You know, we all like to get book recommendations. I know I do. Many of my favorites have come via recs from friends and social media connections. So what I would like to do is come up with a list of great recommendations for everybody. If you feel up to it (aka if you care), can you give us your top 3 books all-time? Let's see what we can put out there. Take a week and either list them on this blog post or email me directly at firstname.lastname@example.org. And although I'm sure you've seen my top 3 before, here they are again:
Pillars of the Earth - Ken Follett
The Source - James Michener
Shogun - James Clavell
And P.S. If you want to give us 1, 2, 4, or 5, feel free.
1. Kate Allure - Lawyer Up. I reviewed Kate's book on July 26 of this year. I liked it a lot. Kate's launch will be Friday, October 2, from 7:30-9:30, at Barnes & Noble on Stevens Creek Blvd. in San Jose.
2. Ellen Kirschman - The Right Wrong Thing. This is Ellen's 2nd book with her police psychologist protagonist, Dot Meyerhof. Ellen is the perfect author to write about a police psychologist since she, herself, was a police psychologist for 30 years! I first saw Ellen at Book Passage in Corte Madera back in September of 2013. I blogged about that appearance on October 1, 2013. Ellen is exceedingly interesting. And what she has to talk about is certainly pertinent to present day news. But I digress. Ellen's launch will be Wednesday, October 7, at Books, Inc. in Palo Alto (the site of Margie's 4th Tuesday Night Book Club).
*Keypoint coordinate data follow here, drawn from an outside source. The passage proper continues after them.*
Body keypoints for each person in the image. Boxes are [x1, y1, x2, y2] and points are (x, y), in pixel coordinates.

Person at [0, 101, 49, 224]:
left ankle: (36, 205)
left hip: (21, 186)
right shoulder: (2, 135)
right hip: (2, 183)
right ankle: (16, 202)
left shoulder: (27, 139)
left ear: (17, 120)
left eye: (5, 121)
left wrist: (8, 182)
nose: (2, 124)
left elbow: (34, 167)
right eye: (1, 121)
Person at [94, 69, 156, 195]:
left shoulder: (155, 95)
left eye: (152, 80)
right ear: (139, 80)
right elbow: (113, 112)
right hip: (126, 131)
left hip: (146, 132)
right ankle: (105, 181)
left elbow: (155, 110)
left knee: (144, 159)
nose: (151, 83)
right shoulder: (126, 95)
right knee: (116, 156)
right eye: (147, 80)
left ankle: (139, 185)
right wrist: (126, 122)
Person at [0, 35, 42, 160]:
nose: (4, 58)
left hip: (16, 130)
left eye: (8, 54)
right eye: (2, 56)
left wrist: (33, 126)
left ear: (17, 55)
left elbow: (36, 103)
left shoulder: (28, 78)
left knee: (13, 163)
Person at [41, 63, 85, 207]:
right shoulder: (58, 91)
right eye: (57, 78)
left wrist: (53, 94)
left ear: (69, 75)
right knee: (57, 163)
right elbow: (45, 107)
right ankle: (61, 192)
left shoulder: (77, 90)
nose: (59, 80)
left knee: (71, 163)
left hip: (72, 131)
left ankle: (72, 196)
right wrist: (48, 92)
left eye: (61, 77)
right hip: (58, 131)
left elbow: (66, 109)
Both authors have multiple appearances scheduled. Feel free to go on their websites if you want to see them live, but can't make the launches:
MUSINGS AND CONFUSINGS: I'm currently reading Vanessa Diffenbaugh's 2nd (and latest) book, We Never Asked for Wings. I really like it a lot. But I've made very few notes. Sometimes I have a lot to say about a book, and sometimes not so much. This one, the latter. I'm trying to figure out why. And here's the only answer I can come up with - I just don't know (it's the same answer Tevya gives in Fiddler on the Roof when he's asked why a certain tradition exists). It's not a function of how much I like a book. It's more a function of sections and passages creating questions and thoughts in my mind vs. just accepting what's written at face value. Someday maybe we can have an online discussion about it.